_Exercise requirements_. Among the entries below, find each line holding "want" and return it.

_Data in this exercise_.
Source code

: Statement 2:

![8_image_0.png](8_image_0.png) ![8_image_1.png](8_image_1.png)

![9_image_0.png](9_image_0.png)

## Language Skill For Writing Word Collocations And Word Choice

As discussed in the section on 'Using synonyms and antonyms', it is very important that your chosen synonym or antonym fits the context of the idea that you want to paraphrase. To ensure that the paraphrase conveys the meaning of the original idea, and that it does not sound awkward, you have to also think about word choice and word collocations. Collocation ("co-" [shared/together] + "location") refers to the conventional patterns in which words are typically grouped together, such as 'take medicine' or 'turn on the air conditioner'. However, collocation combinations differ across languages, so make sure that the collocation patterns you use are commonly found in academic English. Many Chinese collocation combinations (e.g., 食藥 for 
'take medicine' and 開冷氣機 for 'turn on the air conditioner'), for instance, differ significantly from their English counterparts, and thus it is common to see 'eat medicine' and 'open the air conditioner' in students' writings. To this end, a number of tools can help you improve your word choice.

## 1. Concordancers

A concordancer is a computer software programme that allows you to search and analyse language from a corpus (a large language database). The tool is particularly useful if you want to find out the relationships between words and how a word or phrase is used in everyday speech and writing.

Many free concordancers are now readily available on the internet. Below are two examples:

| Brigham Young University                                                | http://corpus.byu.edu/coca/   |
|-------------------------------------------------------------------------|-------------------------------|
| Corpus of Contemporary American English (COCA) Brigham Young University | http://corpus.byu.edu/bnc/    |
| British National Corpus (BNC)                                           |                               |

_Output below_.
As discussed in the section on 'Using synonyms and antonyms', it is very important that your chosen synonym or antonym fits the context of the idea that you want to paraphrase. To ensure that the paraphrase conveys the meaning of the original idea, and that it does not sound awkward, you have to also think about word choice and word collocations. Collocation ("co-" [shared/together] + "location") refers to the conventional patterns in which words are typically grouped together, such as 'take medicine' or 'turn on the air conditioner'. However, collocation combinations differ across languages, so make sure that the collocation patterns you use are commonly found in academic English. Many Chinese collocation combinations (e.g., 食藥 for 
A concordancer is a computer software programme that allows you to search and analyse language from a corpus (a large language database). The tool is particularly useful if you want to find out the relationships between words and how a word or phrase is used in everyday speech and writing.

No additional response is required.